▶ _READING PASSAGE_:
== Segment start ==
Abstract
Abstract. Cloud droplet number concentration (CDNC) is an important microphysical property of liquid clouds that impacts radiative forcing, precipitation and is pivotal for understanding cloud–aerosol interactions. Current studies of this parameter at global scales with satellite observations are still challenging, especially because retrieval algorithms developed for passive sensors (i.e., MODerate Resolution Imaging Spectroradiometer (MODIS)/Aqua) have to rely on the assumption of cloud adiabatic growth. The active sensor component of the A-Train constellation (i.e., Cloud-Aerosol Lidar with Orthogonal Polarization (CALIOP)/CALIPSO) allows retrievals of CDNC from depolarization measurements at 532 nm. For such a case, the retrieval does not rely on the adiabatic assumption but instead must use a priori information on effective radius (re), which can be obtained from other passive sensors. In this paper, re values obtained from MODIS/Aqua and Polarization and Directionality of the Earth Reflectance (POLDER)/PARASOL (two passive sensors, components of the A-Train) are used to constrain CDNC retrievals from CALIOP. Intercomparison of CDNC products retrieved from MODIS and CALIOP sensors is performed, and the impacts of cloud entrainment, drizzling, horizontal heterogeneity and effective radius are discussed. By analyzing the strengths and weaknesses of different retrieval techniques, this study aims to better understand global CDNC distribution and eventually determine cloud structure and atmospheric conditions in which they develop. The improved understanding of CDNC can contribute to future studies of global cloud–aerosol–precipitation interaction and parameterization of clouds in global climate models (GCMs).
== Segment end ==
▶ _INFORMATION SUPPLIED_:
== Segment start ==
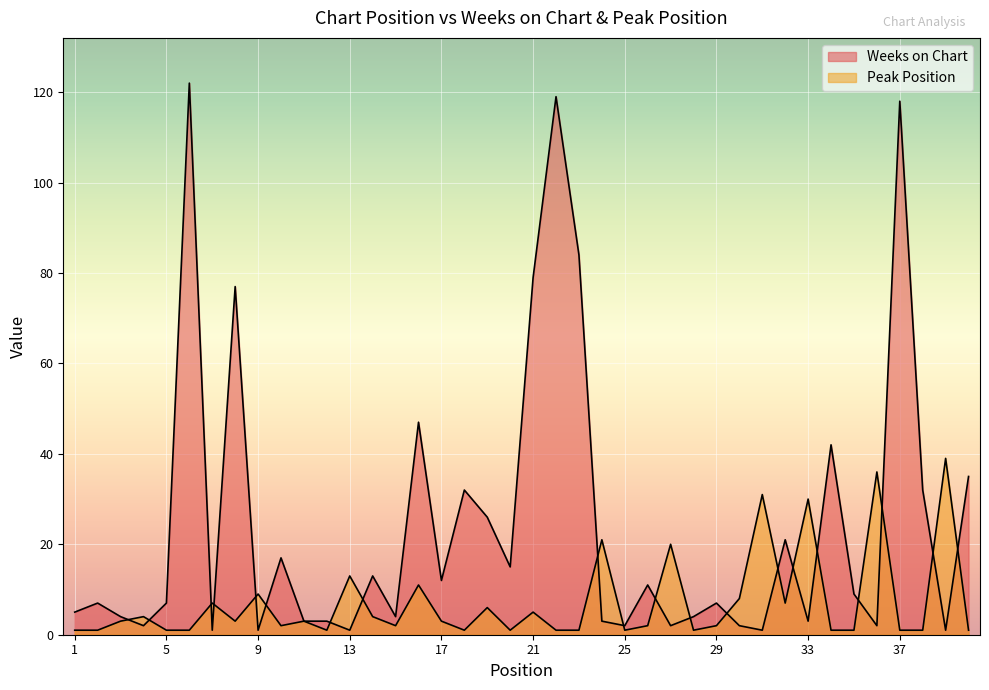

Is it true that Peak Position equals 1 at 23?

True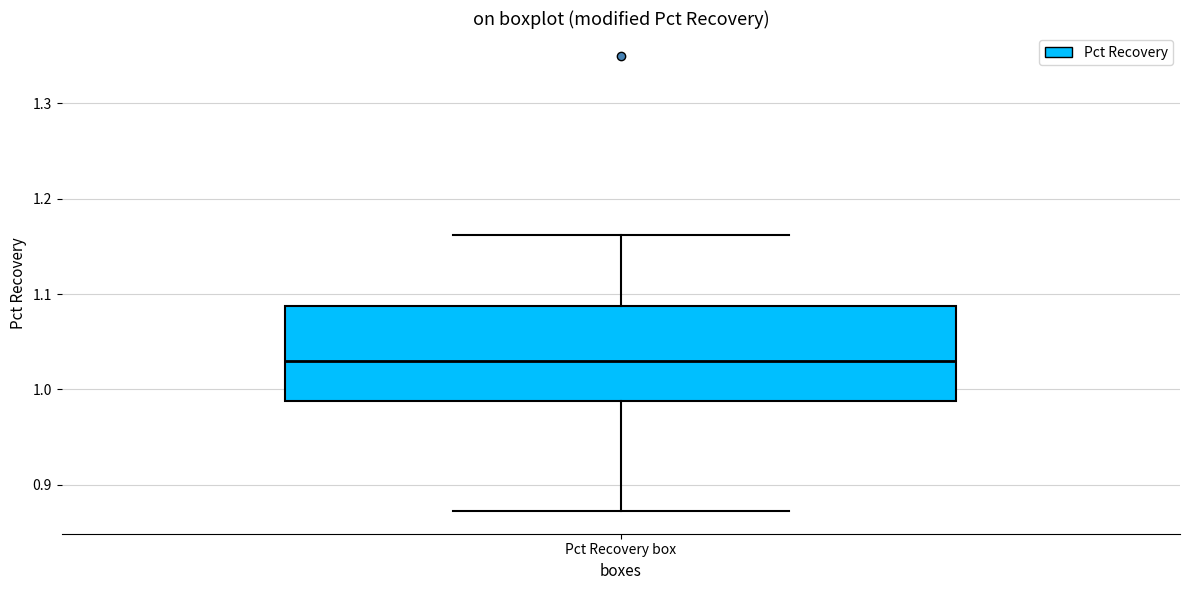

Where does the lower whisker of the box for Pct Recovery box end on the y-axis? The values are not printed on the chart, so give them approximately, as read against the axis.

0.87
== Segment end ==
▶ _PROBLEM_:
From the abstract, list every factor whose impacts it says are discussed. The data come from a separate source.

▶ _OUTPUT OF THE EXERCISE_:
Cloud entrainment, drizzling, horizontal heterogeneity, effective radius